The Belaire Owners Association is one of an increasing number of organisations set up by homeowners to address misleading marketing practices and infrastructural failures at complexes like DLF’s Belaire, Regency Park, Park Place, and The Magnolias, and also at Raheja’s Atlantis. Unlike coalitions of village smallholders, many of these groups are made up of wealthy and well-connected business people and retirees who have the means to fight lengthy court cases.
In 1993, Brigadier Madanjeet Singh used his savings and pension to buy a flat in a new DLF project, Regency Park. The property was supposed to be ready in two years, but DLF sold the flats before it had the necessary clearances, and in the end Regency Park took five years to complete. As a result, many buyers lost three years of expected rental income, which they intended to use to pay their monthly installments. When I met Singh in Delhi (he’s been living with his son since he retired), he told me that on top of the delay, each tenant was asked to pay additional construction expenses, known as “escalation charges”, of Rs 4.5 lakh “for adding things like standby electricity, fire safety, payment to some architect for Mediterranean touch and whatnot”. Some customers paid up, but 40 others, including Singh, filed a case with the Monopoly and Restrictive Trade Practices Commission, part of the Ministry of Corporate Affairs.
In 2006—13 years after Singh purchased his flat and eight years after the building’s completion—the commission ruled that demanding escalation charges was an unfair trade practice. But DLF appealed to the Supreme Court, and the case is still under litigation. In the intervening years, some Regency Park residents sold their flats in distress sales, some privately negotiated with DLF, some died, and others gave up. Only Madanjeet Singh stood his ground.
At some point, the company offered Singh a compromise: a 50 percent reduction of charges in return for the withdrawal of some of the allegations. He told me, “They mockingly said, ‘You will get to hear from the court only if it comes up for a hearing.’” Singh refused. Today, his Regency Park flat remains locked up and DLF has demanded additional “holding fees” of Rs 16 lakh. “They are aware we have limited lifespan with no resources,” Singh said. “My Supreme Court advocate died, and they are waiting for me to die.” A final hearing in the case was scheduled for 4 January 2014.

## Instructions to follow
Continue the account of the Regency Park homeowners' dispute with DLF, picking up after its final sentence.

## Input data
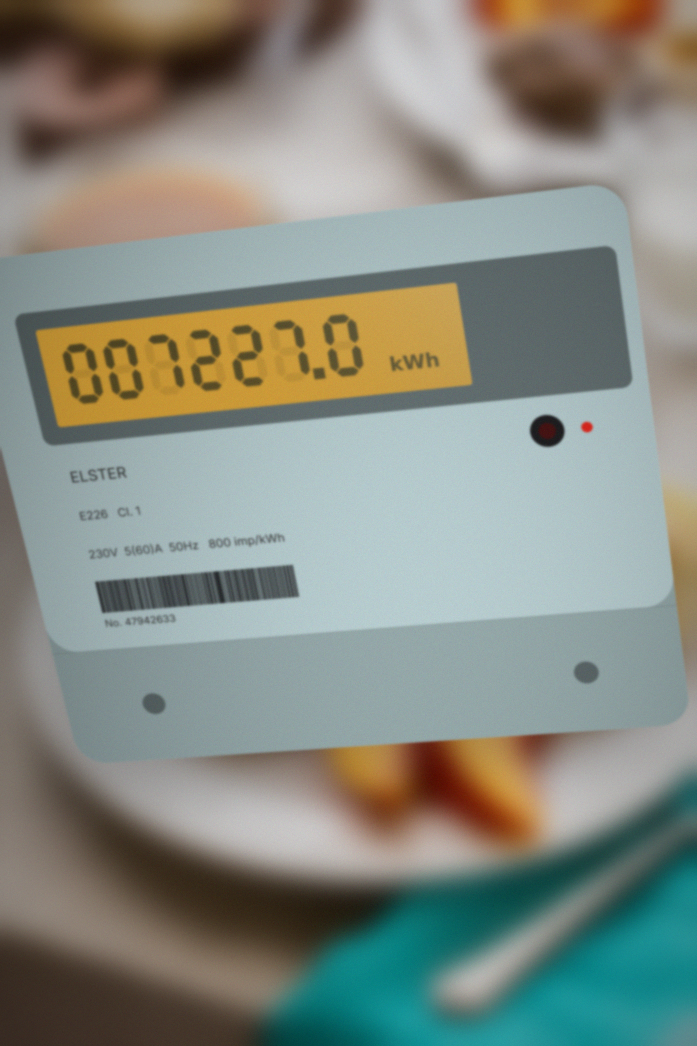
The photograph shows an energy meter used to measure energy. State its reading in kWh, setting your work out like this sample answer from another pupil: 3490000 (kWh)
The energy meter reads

## Exercise response
The industry is watching these cases closely, but the realities of the situation may be best described in an observation buried inside the CCI director general’s report on the Belaire case. “The case under consideration here is a case where some affluent of society are involved,” the report states. “A common middle class man, if caught in such a non-responsive system and a maze of clauses … he/she would not have done anything.”
SS Dhillon, former principal secretary of the DTCP (and currently principal secretary to Chief Minister Hooda), dismissed litigants such as the Belaire owners in the Indian Express, in September 2012, as “retired CEOs of companies, army generals and bureaucrats, who have no work and fat pensions to pursue litigation. They have seen the best of places in the world and after investing in a Rs 4-5 crore apartment, they have the same fancy ideas and expect facilities like New York in Gurgaon. Much of our valuable time is being devoted to fighting court cases and satisfying the ego of these people.”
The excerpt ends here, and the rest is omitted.